I agree, this is why I send this patch (and why I say 'for DT binding
compatibility now' in the commit message). Further discussion could be
performed, but this patch should be applied regardless of the result of
further discussion.

DT binding compatibility is the unbreakable law.

> 
> > What changed is now the code reflects the required property while
> > before it
> > was permissive, that was an oversight.
> > 
> > Just a reminder about the thermal framework goals:
> > 
> >   1. It protects the silicon (thus critical and hot trip points)
> > 
> >   2. It mitigates the temperature (thus cooling device bound to
> > trip points)
> > 
> >   3. It notifies the userspace when a trip point is crossed
> > 
> > So if the thermal zone is described but without any of this goal
> > above, it
> > is pointless.
> > 
> > If the goal is to report the temperature only, then hwmon should be
> > used
> > instead.
> 
> What about thermal sensors with multiple channels?
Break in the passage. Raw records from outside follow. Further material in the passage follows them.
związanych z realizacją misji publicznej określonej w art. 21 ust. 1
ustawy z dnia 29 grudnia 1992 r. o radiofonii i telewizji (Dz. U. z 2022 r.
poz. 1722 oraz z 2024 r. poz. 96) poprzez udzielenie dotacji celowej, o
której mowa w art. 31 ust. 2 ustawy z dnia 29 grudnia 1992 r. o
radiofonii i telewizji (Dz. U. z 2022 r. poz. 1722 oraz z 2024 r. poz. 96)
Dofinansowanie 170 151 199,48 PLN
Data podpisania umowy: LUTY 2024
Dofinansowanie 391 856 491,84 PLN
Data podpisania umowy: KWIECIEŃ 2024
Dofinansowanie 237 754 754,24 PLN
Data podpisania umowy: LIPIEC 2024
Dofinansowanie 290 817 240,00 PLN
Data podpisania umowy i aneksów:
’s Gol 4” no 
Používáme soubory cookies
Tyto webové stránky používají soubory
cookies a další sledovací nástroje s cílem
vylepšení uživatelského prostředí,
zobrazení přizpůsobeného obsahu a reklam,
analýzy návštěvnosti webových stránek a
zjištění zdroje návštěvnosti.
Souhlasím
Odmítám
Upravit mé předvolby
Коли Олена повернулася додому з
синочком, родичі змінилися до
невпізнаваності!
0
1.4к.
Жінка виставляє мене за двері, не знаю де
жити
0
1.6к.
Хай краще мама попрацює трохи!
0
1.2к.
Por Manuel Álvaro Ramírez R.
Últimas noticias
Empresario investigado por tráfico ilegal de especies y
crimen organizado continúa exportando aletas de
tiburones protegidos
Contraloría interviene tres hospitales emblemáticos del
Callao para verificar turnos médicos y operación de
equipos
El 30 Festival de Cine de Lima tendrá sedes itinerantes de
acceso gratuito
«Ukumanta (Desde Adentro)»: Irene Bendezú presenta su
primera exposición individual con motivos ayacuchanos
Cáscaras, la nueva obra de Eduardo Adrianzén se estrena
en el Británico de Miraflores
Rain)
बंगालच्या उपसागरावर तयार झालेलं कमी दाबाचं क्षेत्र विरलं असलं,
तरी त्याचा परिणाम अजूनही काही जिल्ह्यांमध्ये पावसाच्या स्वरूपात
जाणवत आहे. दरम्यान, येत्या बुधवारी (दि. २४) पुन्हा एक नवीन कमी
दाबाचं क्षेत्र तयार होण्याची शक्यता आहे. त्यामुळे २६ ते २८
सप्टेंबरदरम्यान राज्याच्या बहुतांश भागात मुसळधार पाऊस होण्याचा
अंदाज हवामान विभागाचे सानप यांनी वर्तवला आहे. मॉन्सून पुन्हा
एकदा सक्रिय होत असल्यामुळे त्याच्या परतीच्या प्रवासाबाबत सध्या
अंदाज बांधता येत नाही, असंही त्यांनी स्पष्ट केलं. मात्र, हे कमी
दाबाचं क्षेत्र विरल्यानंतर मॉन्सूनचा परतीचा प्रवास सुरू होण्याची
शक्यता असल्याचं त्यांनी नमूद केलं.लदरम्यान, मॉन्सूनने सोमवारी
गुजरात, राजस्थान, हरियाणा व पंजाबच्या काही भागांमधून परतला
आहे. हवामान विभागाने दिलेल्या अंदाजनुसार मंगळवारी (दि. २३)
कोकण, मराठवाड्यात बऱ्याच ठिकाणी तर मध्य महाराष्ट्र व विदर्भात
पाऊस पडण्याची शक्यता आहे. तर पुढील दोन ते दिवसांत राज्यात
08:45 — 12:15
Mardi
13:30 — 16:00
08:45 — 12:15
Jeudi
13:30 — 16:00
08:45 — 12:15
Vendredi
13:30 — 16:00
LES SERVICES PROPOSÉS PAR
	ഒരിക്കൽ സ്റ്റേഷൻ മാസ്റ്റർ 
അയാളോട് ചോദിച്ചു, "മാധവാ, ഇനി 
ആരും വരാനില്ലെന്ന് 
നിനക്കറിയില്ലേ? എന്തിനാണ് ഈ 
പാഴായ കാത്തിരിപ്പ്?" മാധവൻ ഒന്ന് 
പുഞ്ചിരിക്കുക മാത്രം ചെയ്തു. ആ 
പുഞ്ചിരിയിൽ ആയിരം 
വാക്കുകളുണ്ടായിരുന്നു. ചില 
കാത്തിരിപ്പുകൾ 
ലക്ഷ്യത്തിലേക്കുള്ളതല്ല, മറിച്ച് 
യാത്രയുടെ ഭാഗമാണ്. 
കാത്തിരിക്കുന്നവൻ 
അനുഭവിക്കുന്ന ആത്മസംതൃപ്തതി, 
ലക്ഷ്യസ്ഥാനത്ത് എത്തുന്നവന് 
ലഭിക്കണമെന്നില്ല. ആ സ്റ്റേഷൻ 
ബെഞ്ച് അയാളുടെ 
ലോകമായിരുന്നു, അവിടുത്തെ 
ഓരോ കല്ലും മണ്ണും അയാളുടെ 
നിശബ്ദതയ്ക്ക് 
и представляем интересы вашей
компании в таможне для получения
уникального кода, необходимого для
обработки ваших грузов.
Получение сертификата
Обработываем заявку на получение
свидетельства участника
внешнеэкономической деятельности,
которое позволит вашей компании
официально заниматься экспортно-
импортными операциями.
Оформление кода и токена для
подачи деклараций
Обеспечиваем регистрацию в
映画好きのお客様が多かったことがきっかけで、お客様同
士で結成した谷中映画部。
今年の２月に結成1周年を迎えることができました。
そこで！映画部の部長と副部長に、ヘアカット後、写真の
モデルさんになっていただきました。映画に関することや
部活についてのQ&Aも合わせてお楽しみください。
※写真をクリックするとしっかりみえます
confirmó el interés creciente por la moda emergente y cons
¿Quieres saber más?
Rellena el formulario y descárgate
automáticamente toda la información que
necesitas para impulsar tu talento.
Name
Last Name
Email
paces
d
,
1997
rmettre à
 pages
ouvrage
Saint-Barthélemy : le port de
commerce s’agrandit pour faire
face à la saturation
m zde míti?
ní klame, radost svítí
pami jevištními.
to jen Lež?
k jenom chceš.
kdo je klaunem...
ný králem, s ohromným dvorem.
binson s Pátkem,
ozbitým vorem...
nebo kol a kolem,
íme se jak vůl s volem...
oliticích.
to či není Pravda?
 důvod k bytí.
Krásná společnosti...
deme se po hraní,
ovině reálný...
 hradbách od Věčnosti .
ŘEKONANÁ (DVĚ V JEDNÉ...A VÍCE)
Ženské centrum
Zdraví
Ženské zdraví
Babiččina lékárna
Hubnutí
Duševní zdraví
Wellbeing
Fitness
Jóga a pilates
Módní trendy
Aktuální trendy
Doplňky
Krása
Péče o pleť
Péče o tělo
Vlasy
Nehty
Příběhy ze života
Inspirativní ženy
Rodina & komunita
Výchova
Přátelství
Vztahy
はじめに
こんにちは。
Some of the
> channels
> are indeed tied to important hardware blocks like the CPU cores and
> should be tied into the thermal tripping. However other channels
> might
> only be used for temperature read-out and have no such requirement.
> 
> Should we be mixing thermal and hwmon APIs in the driver?

Well you have no right to decide which sensor should be used for
throttling and which not. So the only way to make the semantic correct
is just rip every sensor driver out of thermal API to hwmon API, and
let thermal framework to use hwmon's.

> 
> > If the goal is to mitigate by userspace, then the trip point *must*
> > be used
> > to prevent the userspace polling the temperature. With the trip
> > point the
> > sensor will be set to fire an interrupt at the given trip
> > temperature.
> > 
> > IOW, trip points are not optional
> 
> for measurement points that are used for thermal throttling /
> mitigation.
> 
> ChenYu
>
diff mbox series

Patch

diff --git a/drivers/thermal/thermal_of.c b/drivers/thermal/thermal_of.c
index 6fb14e521197..2c76df847e84 100644
--- a/drivers/thermal/thermal_of.c
+++ b/drivers/thermal/thermal_of.c
@@ -127,15 +127,17 @@  static struct thermal_trip *thermal_of_trips_init(struct device_node *np, int *n
 
 	trips = of_get_child_by_name(np, "trips");
 	if (!trips) {
-		pr_err("Failed to find 'trips' node\n");
-		return ERR_PTR(-EINVAL);
+		pr_debug("Failed to find 'trips' node\n");
+		*ntrips = 0;
+		return NULL;
 	}
 
 	count = of_get_child_count(trips);
 	if (!count) {
-		pr_err("No trip point defined\n");
-		ret = -EINVAL;
-		goto out_of_node_put;
+		pr_debug("No trip point defined\n");
+		of_node_put(trips);
+		*ntrips = 0;
+		return NULL;
 	}
 
 	tt = kzalloc(sizeof(*tt) * count, GFP_KERNEL);
@@ -519,7 +521,10 @@  static struct thermal_zone_device *thermal_of_zone_register(struct device_node *
 	of_ops->bind = thermal_of_bind;
 	of_ops->unbind = thermal_of_unbind;
 
-	mask = GENMASK_ULL((ntrips) - 1, 0);
+	if (ntrips)
+		mask = GENMASK_ULL((ntrips) - 1, 0);
+	else
+		mask = 0;
 
 	tz = thermal_zone_device_register_with_trips(np->name, trips, ntrips,
 						     mask, data, of_ops, tzp,